Tuesday, June 5, 2018

Notes From the House of Dead - Fyodor Dostoevsky

Fyodor Dostoevsky was sent to a Siberian camp because of his participation in the Petrashevsky circle that protested the Tsar autocracy. Initially sentenced to death and actually facing the firing range, the executions were stopped dramatically by a letter from the Tsar, sentencing the writer for eight years hard labor instead.

Dostoevsky writes about his experiences in the prison in great detail. His feelings at the long days ahead with no hope, no freedom. He is disliked by the common prisoners fro being a nobleman and he is never able to bridge that gap between himself and the others. There are many people he meets and is influenced by - some cruel, some generous, some fragile.
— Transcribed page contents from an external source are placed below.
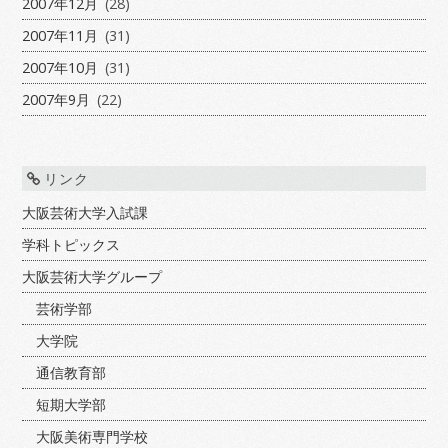
2007年12月
(28)
2007年11月
(31)
2007年10月
(31)
2007年9月
(22)
リンク
大阪芸術大学入試課
学科トピックス
大阪芸術大学グループ
芸術学部
大学院
通信教育部
短期大学部
大阪美術専門学校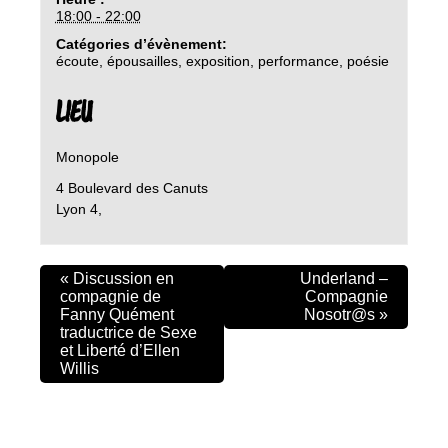
18:00 - 22:00
Catégories d’évènement:
écoute
,
épousailles
,
exposition
,
performance
,
poésie
LIEU
Monopole
4 Boulevard des Canuts
Lyon 4
,
«
Discussion en
Underland –
compagnie de
Compagnie
Fanny Quément
Nosotr@s
»
traductrice de Sexe
et Liberté d’Ellen
Willis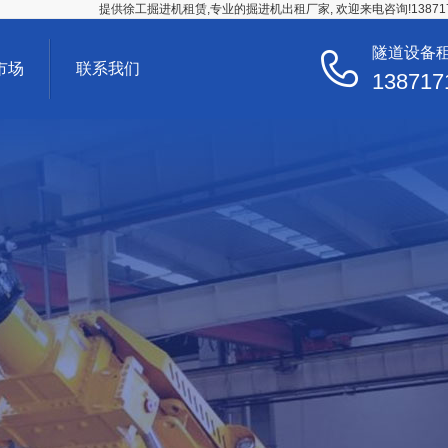
提供徐工掘进机租赁,专业的掘进机出租厂家, 欢迎来电咨询!138717
隧道设备
市场
联系我们
138717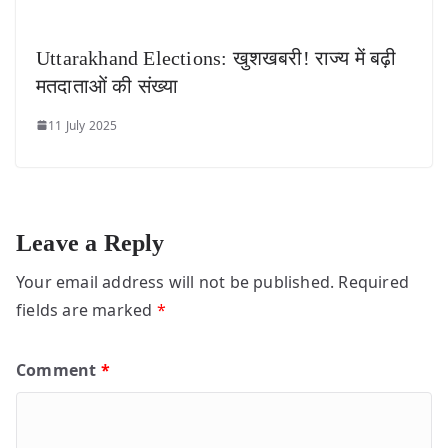
Uttarakhand Elections: खुशखबरी! राज्य में बढ़ी
मतदाताओं की संख्या
11 July 2025
Leave a Reply
Your email address will not be published.
Required
fields are marked
*
Comment
*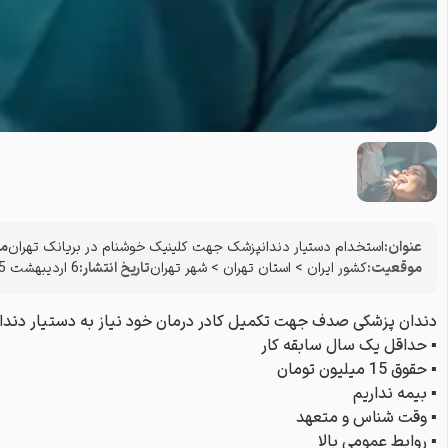
عنوان:
استخدام دستیار دندانپزشک جهت کلینیک خوشنام در بریانک تهران
مو
موقعیت:
کشور ایران
>
استان تهران
>
شهر تهران
تاریخ انتشار:
6 اردیبهشت 1405
دندان پزشکی صدف جهت تکمیل کادر درمان خود نیاز به دستیار دندا
▪ حداقل یک سال سابقه کار
▪ حقوق 15 میلیون تومان
▪ بیمه نداریم
▪ وقت شناس و متعهد
▪ روابط عمومی بالا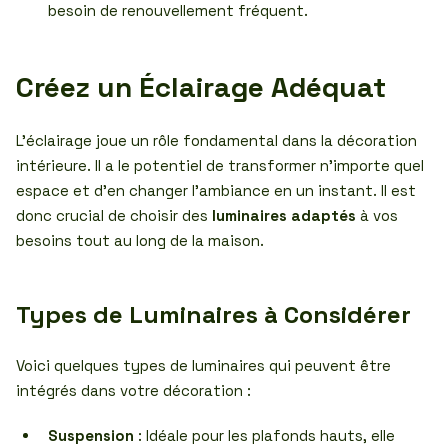
besoin de renouvellement fréquent.
Créez un Éclairage Adéquat
L’éclairage joue un rôle fondamental dans la décoration
intérieure. Il a le potentiel de transformer n’importe quel
espace et d’en changer l’ambiance en un instant. Il est
donc crucial de choisir des
luminaires adaptés
à vos
besoins tout au long de la maison.
Types de Luminaires à Considérer
Voici quelques types de luminaires qui peuvent être
intégrés dans votre décoration :
Suspension
: Idéale pour les plafonds hauts, elle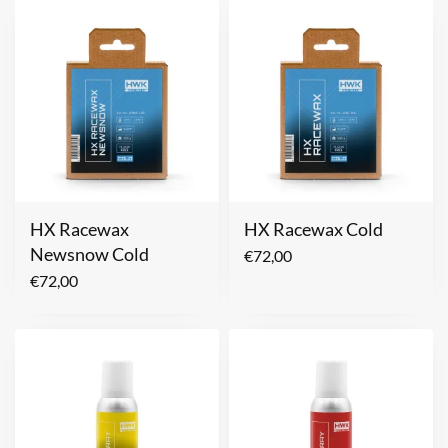
HX Racewax
HX Racewax Cold
Newsnow Cold
€
72,00
€
72,00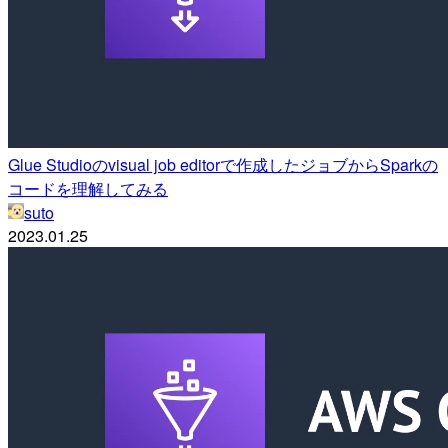
Glue Studioのvisual job editorで作成したジョブからSparkの
コードを理解してみる
suto
2023.01.25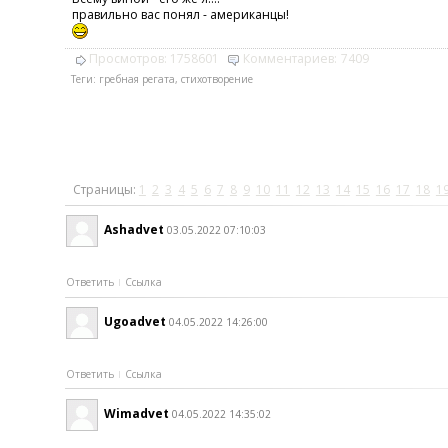
правильно вас понял - американцы!
Просмотров:
1758601
Комментариев:
7409
Теги:
гребная регата
,
стихотворение
Страницы:
1
2
3
4
5
6
7
8
9
10
11
12
13
14
15
16
17
18
1
Ashadvet
03.05.2022 07:10:03
Ответить
Ссылка
Ugoadvet
04.05.2022 14:26:00
Ответить
Ссылка
Wimadvet
04.05.2022 14:35:02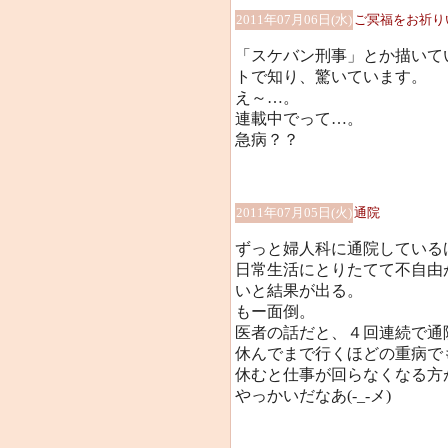
2011年07月06日(水)
ご冥福をお祈り
「スケバン刑事」とか描いて
トで知り、驚いています。
え～…。
連載中でって…。
急病？？
2011年07月05日(火)
通院
ずっと婦人科に通院しているけど
日常生活にとりたてて不自由
いと結果が出る。
もー面倒。
医者の話だと、４回連続で通
休んでまで行くほどの重病で
休むと仕事が回らなくなる方
やっかいだなあ(-_-メ)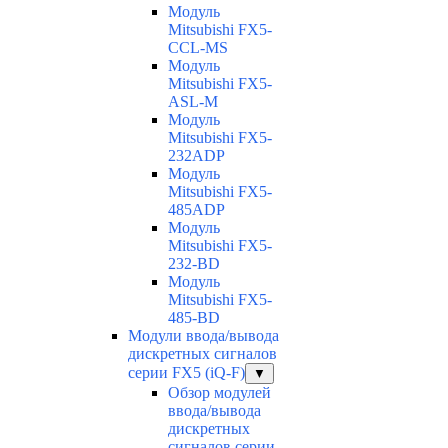
Модуль
Mitsubishi FX5-
CCL-MS
Модуль
Mitsubishi FX5-
ASL-M
Модуль
Mitsubishi FX5-
232ADP
Модуль
Mitsubishi FX5-
485ADP
Модуль
Mitsubishi FX5-
232-BD
Модуль
Mitsubishi FX5-
485-BD
Модули ввода/вывода
дискретных сигналов
серии FX5 (iQ-F)
▼
Обзор модулей
ввода/вывода
дискретных
сигналов серии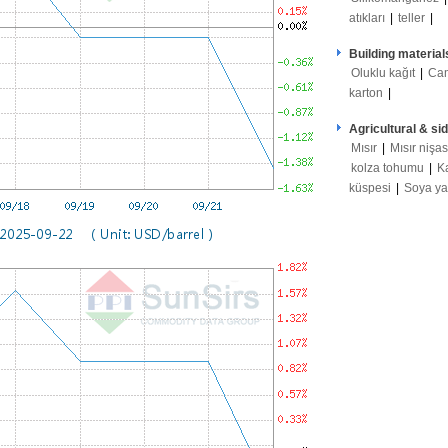
atıkları
|
teller
|
Building material
Oluklu kağıt
|
Ca
karton
|
Agricultural & si
Mısır
|
Mısır nişas
kolza tohumu
|
K
küspesi
|
Soya y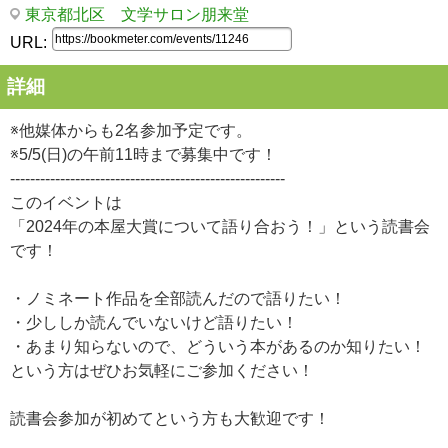
東京都北区 文学サロン朋来堂
URL:
詳細
※他媒体からも2名参加予定です。
※5/5(日)の午前11時まで募集中です！
-------------------------------------------------------
このイベントは
「2024年の本屋大賞について語り合おう！」という読書会
です！
・ノミネート作品を全部読んだので語りたい！
・少ししか読んでいないけど語りたい！
・あまり知らないので、どういう本があるのか知りたい！
という方はぜひお気軽にご参加ください！
読書会参加が初めてという方も大歓迎です！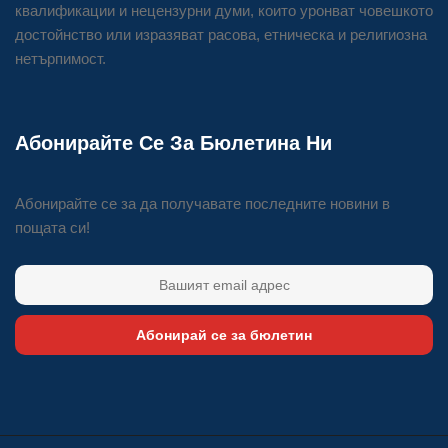
квалификации и нецензурни думи, които уронват човешкото
достойнство или изразяват расова, етническа и религиозна
нетърпимост.
Абонирайте Се За Бюлетина Ни
Абонирайте се за да получавате последните новини в
пощата си!
Абонирай се за бюлетин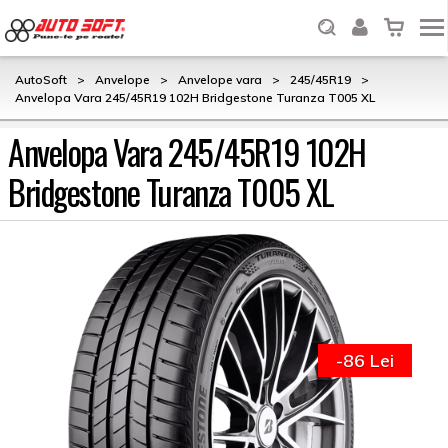
AutoSoft
>
Anvelope
>
Anvelope vara
>
245/45R19
>
Anvelopa Vara 245/45R19 102H Bridgestone Turanza T005 XL
Anvelopa Vara 245/45R19 102H
Bridgestone Turanza T005 XL
-86 Lei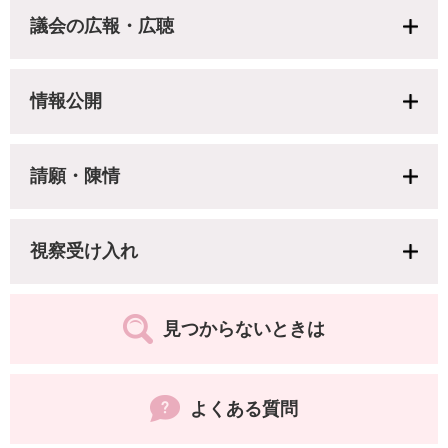
議会の広報・広聴
情報公開
請願・陳情
視察受け入れ
見つからないときは
よくある質問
The ways of the prison, the good in the bad, the paradoxes of life all come through in his descriptions of his days.

The dread of walking into the prison, the unfriendly faces and a few friendly ones, the beatings as prescribed by sentence which had to be broken up because the pain was too much, the food, the differences in classes within, the quiet business that goes on when one wants some good food to celebrate, some liquor and even some women. He describes how one manages with shackles on feet - they wore some protection because the feet get chafed and cut, how to remove clothes carefully through the shackles, how to constantly sleep, live with those shackles. The bathhouse scene is described beautifully, the prison animals and how some prisoners loved the animals and how others ate them up.

The prison warden, Major, is a much-hated man and he loses his job in the end and ends up in a bad way causing the author to wonder at how much difference a uniform does to a person. In his letters to his brothers, Dostoevsky mentions how he met some of the kindest, generous and intelligent people in the prison. Some mates die, some try to escape, some reconcile to their fate, some serve sentences for crimes they did not commit, some commit crimes too cruel to even recount.

All in all a slow, painful read that gave a good account of the prison and life inside the prison. Thanks Sagar. One from your collection.